E por ser um ramo em crescimento constante, há sempre novidades que podem - e devem - ser exploradas. "A maior e mais importante novidade dos seguros rurais são os Seguros de Preço, vinculados aos seguros agrícolas. São uma antiga reivindicação dos produtores, em especial aqueles onde o clima é mais "flat", sem muita oscilação histórica, o que se reflete positivamente na sinistralidade."
A primeira informação que o Corretor deve conhecer é a diferença entre o Seguro Rural e Seguro Agrícola. "Essa é uma confusão muito comum que as pessoas fazem. O Seguro Rural é todo o segmento e tipos de coberturas de seguros que garantem a atividade agropecuária, totalizando nove ramos. Já o seguro agrícola é apenas um desses nove tipos de seguros, que cobrem apenas as explorações agrícolas, como diz o nome", esclarece Bruno Kelly.
Como a cultura do Seguro ainda não é tão difundida entre os produtores e muitos o encaram como uma despesa é importante que o Corretor se destaque diante dessas dificuldades. "Acredito que muitos produtores têm essa postura, pois não conhecem detalhadamente como funcionam os seguros agrícolas. Outra confusão muito comum é entre Seguro Agrícola e PROAGRO, que ajuda a manter essa antiga tendência de enxergar o seguro como despesa."
Há, porém, O Programa de Subvenção ao Prêmio do Seguro Rural (PSR) concedida pelo Ministério da Agricultura, que oferece ao agricultor a oportunidade de segurar sua produção, por meio de auxílio financeiro que reduz os custos de contratação do seguro.

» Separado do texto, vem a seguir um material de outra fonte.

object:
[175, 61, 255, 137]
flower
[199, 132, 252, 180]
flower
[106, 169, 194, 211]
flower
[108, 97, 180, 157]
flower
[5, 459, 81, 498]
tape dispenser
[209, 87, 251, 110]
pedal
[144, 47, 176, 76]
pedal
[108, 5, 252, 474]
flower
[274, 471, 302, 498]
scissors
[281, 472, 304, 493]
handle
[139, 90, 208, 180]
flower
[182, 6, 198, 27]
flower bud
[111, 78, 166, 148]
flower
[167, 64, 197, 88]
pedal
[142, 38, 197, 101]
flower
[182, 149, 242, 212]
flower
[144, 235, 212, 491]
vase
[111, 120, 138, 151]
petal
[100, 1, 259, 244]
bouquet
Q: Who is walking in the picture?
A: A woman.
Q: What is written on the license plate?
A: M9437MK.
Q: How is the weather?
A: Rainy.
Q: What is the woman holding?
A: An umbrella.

Parece antagônico, mas essa proteção pode ajudar o Corretor na hora de fechar uma apólice. "Como a subvenção reduz o valor a ser pago pela produtor/segurado, sem dúvida aumenta o interesse por esse tipo de garantia. Atualmente a subvenção pode chegar a 60% do preço do seguro. Imagine chegar ao cliente e dizer a ele que tem um produto onde o governo paga até 60% do custo? Se custar, por exemplo, R$ 10 mil, o cliente só paga R$ 4 mil. É um argumento que chama a atenção do cliente. No mínimo, ele desejará ouvir", elucida o professor.
Em médio prazo a expectativa de crescimento e inovação deste Seguro é muito boa. "Na verdade o segmento cresceu, e vem crescendo, significativamente e de forma sustentável nos últimos 10 anos. Se inserirmos nessa situação, a vocação para o agronegócio que temos no Brasil, os seguros rurais, em especial o agrícola, fica clara a capacidade de crescimento desse mercado em nosso país. Atualmente menos de 10% da área plantada é segurada. No mercado norte-americano, esse percentual chega à casa dos 80%."

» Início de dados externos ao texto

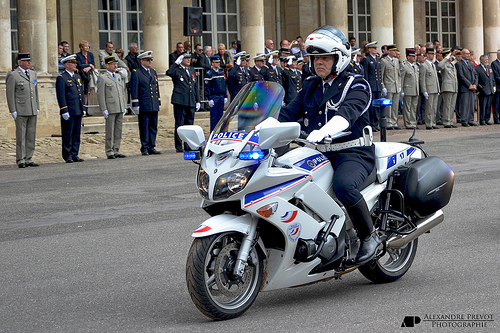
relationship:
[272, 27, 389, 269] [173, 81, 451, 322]
policeman on motorcycle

Apesar de todas essas vantagens e perspectivas de crescimento, Bruno Kelly diz que a maior parte dos Corretores ainda não enxergou o potencial de negócios desse segmento. "É verdade que não é um segmento fácil de se trabalhar, há necessidade de um conhecimento técnico mais apurado, além da questão geográfica, que dificulta a ação dos Corretores em determinados estados, mas a pouca concorrência turbina os ganhos daqueles que decidem se dedicar ao segmento."
Segundo dados da SUSEP o ano de 2013 fechou com mais de R$ 1 bilhão de prêmios emitidos, somente nos seguros agrícolas. Considerando a pouca concorrência que ainda existente nesse tipo de seguro, dá para se ter uma ideia de quanto pode ganhar um Corretor em comissões ao longo do ano. E esses números sobem ano a ano.